The golden arches are going green. McDonald’s has opened its first-ever “net-zero” restaurant in Market Drayton, in the UK.
Powered by a combination of renewable energy and built using natural or recycled materials, the restaurant’s design claims to meet net-zero standards for both construction and operations.
Put simply, net-zero means the balance between the amount of carbon dioxide an action emits and the amount removed from the atmosphere.
“The challenge of decarbonising the construction industry is a complex one, but McDonald’s commitment to building the first restaurant in the UK in line with UKGBC’s net-zero carbon buildings framework is a critical first step,” said Simon McWhirter, director of communications, policy and places, UKGBC.

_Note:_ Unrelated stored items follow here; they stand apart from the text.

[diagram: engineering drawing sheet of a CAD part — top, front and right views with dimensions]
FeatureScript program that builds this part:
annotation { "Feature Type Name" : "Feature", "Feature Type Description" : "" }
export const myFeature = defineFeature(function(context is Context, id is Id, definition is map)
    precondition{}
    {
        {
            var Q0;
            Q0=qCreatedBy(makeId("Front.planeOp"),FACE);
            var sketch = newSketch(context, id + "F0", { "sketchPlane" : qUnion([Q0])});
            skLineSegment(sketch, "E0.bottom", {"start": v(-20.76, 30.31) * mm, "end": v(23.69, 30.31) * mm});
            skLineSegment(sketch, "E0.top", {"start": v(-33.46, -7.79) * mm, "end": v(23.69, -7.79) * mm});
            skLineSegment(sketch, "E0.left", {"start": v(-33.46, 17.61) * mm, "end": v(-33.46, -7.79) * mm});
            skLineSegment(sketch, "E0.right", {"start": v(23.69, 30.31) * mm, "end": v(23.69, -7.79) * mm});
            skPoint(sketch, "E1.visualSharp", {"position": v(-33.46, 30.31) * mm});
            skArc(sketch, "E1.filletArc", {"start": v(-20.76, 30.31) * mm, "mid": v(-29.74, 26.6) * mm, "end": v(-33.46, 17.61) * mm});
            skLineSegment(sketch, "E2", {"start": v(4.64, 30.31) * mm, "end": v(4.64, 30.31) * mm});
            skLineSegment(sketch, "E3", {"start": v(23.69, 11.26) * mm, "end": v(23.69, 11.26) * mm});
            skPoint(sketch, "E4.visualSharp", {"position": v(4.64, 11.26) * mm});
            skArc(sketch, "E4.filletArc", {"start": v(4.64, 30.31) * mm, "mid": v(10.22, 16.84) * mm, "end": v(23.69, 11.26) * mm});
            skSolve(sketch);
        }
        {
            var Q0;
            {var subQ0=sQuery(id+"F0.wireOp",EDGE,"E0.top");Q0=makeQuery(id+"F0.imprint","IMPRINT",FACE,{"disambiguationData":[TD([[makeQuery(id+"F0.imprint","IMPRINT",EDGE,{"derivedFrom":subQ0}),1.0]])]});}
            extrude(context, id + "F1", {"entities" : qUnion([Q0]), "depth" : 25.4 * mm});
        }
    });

The restaurant is powered by two on-site wind turbines and 92sqm of solar panels, producing 60,000 kw/h of energy per year, while the restaurant’s interiors are insulated with natural wool, and the cladding is crafted from recycled household goods and IT equipment.
In the car park, signs are made from used coffee beans, and more than 1000 kerbstones are made from recycled plastic bottles – which the restaurant claims to reduce carbon emissions by 25kg per kerb versus conventional concrete.
Recycled tires are repurposed as drive-thru lanes, producing less carbon dioxide than tarmac, which is a cement-gravel mix, and helps reduce water from going down the drain as the material is more absorbent.
In addition, local school children have designed a biodiversity garden and nature trail behind the restaurant.
The restaurant has, however, shared that consumption-based emissions related to its beef-heavy menu have not been taken into account, meaning it is not fully net-zero, reports Dezeen.
The building was designed by Hertfordshire studio Scurr Architects, while Manchester-based AEW Architects oversaw construction.
According to the restaurant, despite its green innovations, the site has been “deliberately designed to retain the familiar McDonald’s look and feel”. It plans to use the design as a “blueprint” for McDonald’s new builds around the UK from 2022, with some sustainable measures already being implemented at other outlets.
The fast-food giant said that the net-zero restaurant is only the beginning of its broader commitment to the environment. In September, the company pledged to make its Happy Meals more sustainable and reduce its virgin plastic use by 90 per cent by 2025.
The company also aims to make all 1400 of its restaurants and offices in the UK meet net-zero emissions standards by 2030 and for its entire UK and Ireland business – including food – to follow suit by 2040.
“Market Drayton is a big step towards making that a reality, enabling us to test and put into practice what a net-zero emissions building, both in build and use, really looks like,” said Beth Hart, McDonald’s VP of supply chain and brand trust.